Protecting the Constitution from the People: Juricentric Restrictions on Section Five Power
46 Pages Posted: 16 Feb 2003
In Board of Trustees of the University of Alabama v. Garrett, the Court held that Congress can not exercise its power under Section 5 of the Fourteenth Amendment to enact legislation enforcing the provisions of the Fourteenth Amendment unless Congress first identifies a history and pattern of judicially redressible constitutional violations. Garrett rests on the premise that the Constitution is a legal document that speaks only to courts.
This essay criticizes this "juricentric" view of the Constitution, which in the years since City of Boerne v. Flores has come increasingly to shape the Court's Section 5 jurisprudence. We argue that the Constitution is not an exclusively legal document. The Constitution also possesses significant political dimensions, because it expresses the nation's understanding of its defining values and commitments. To interpret the Constitution is therefore to exercise both legal and political authority. The Court must exercise what Brandeis called "statesmanship" in order to mediate the tension between these two forms of authority. The Court's recent Section 5 cases overturn more than a generation of such statesmanship, in which the Court crafted doctrine that gave substantial leeway to the political branches of government to interpret constitutional rights without compromising either judicial review or judicial supremacy. Virtually the same Court that decided Cooper v. Aaron also decided Katzenbach v. Morgan, which deferred to congressional efforts to exercise its power under Section 5.
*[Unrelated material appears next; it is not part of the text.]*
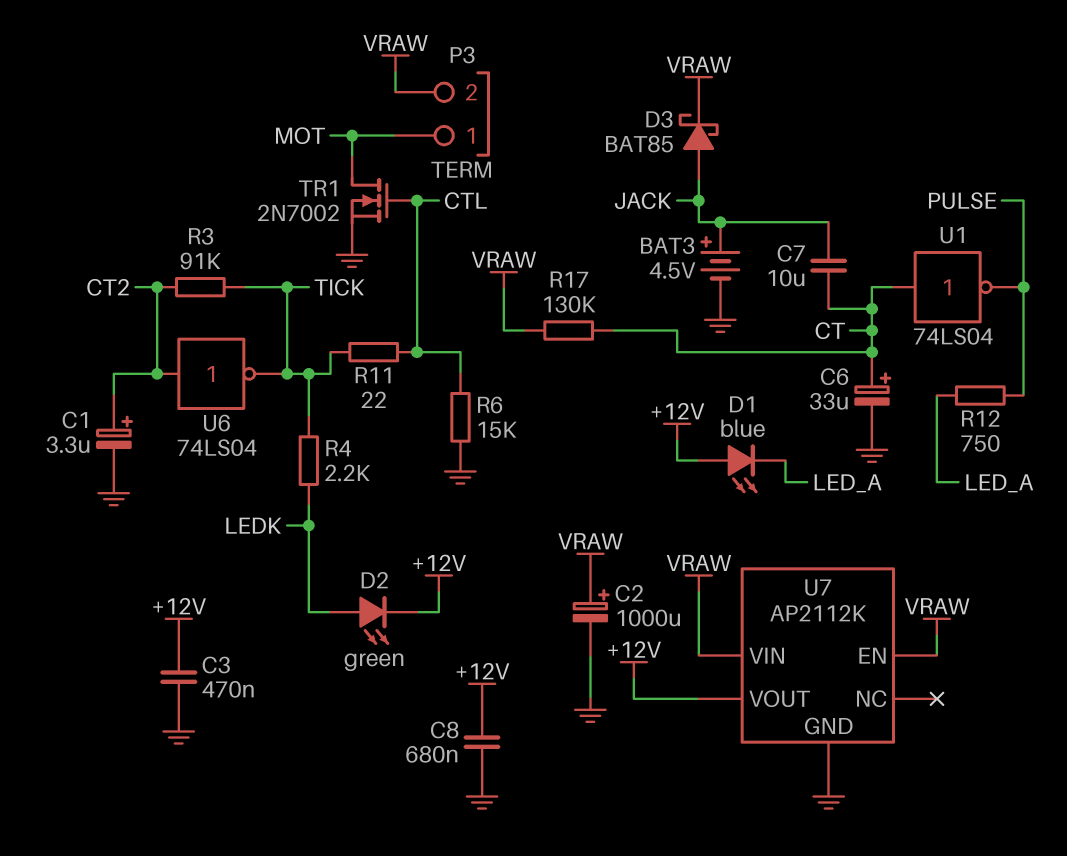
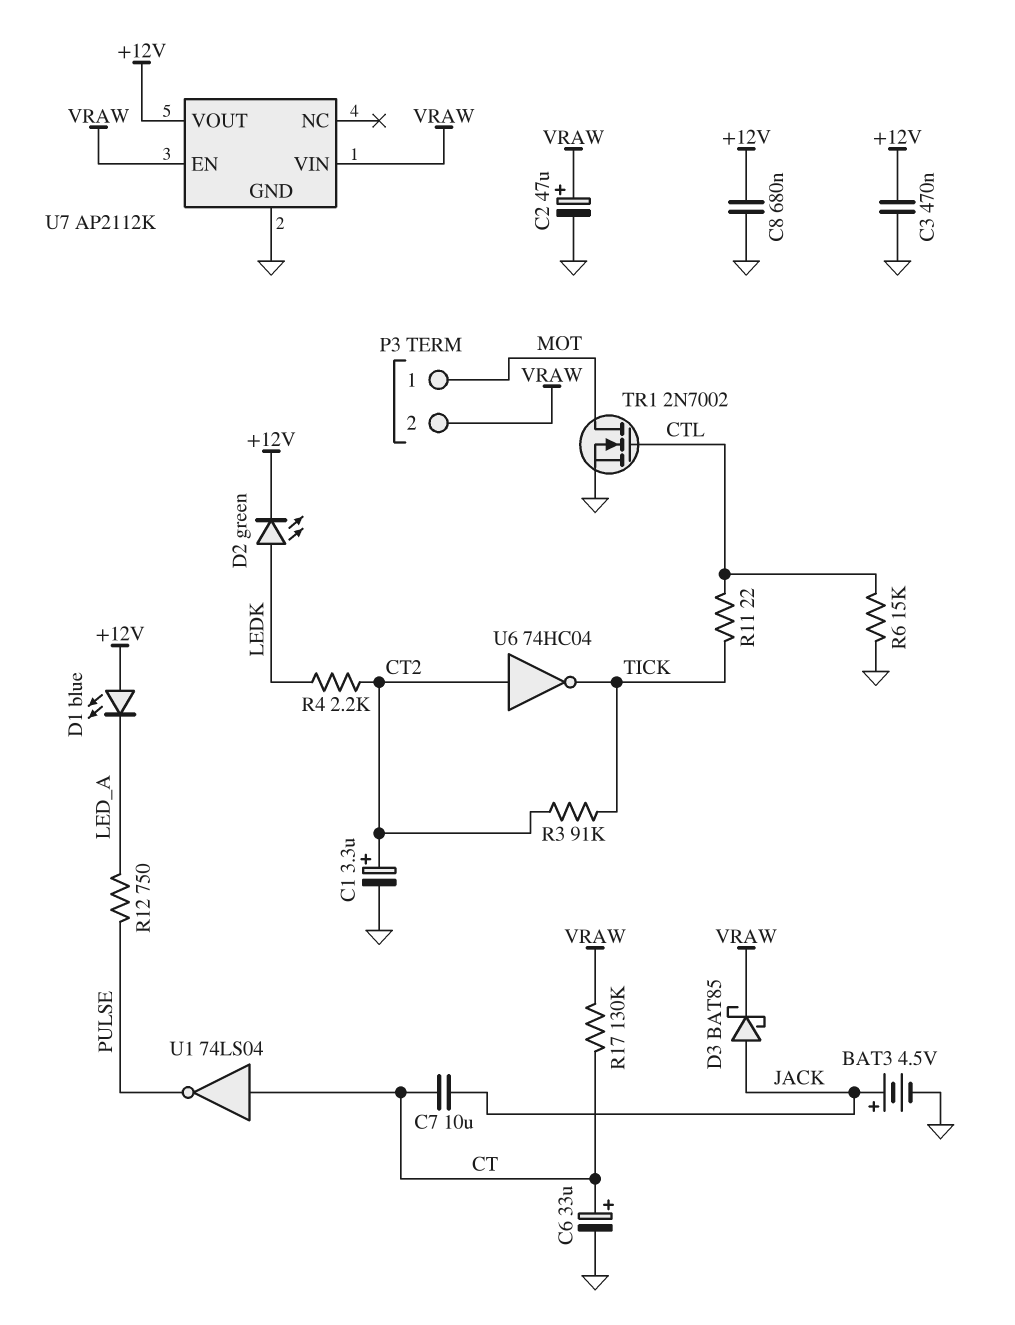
C2: 1000uF (plus VRAW, minus GND) -> 47uF (plus VRAW, minus GND)
R4: 2.2k (LEDK, TICK) -> 2.2k (CT2, LEDK)
U6: NOT 74LS04 (in CT2, out TICK) -> NOT 74HC04 (in CT2, out TICK)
In the period between 1964 and 1997, the Court systematically blurred the relationship between statutory and constitutional standards, so that the Court could simultaneously affirm Section 5 legislation without committing itself to any definitive interpretation of Section 1 of the Fourteenth Amendment. In this way, the Court could encourage the participation of the popular branches of the federal government in the creation of constitutional culture, which in turn profoundly influenced the Court's own understandings of the Fourteenth Amendment. The Court's recent Section 5 jurisprudence suppresses this important dialogue between the judiciary and the popular branches of the federal government.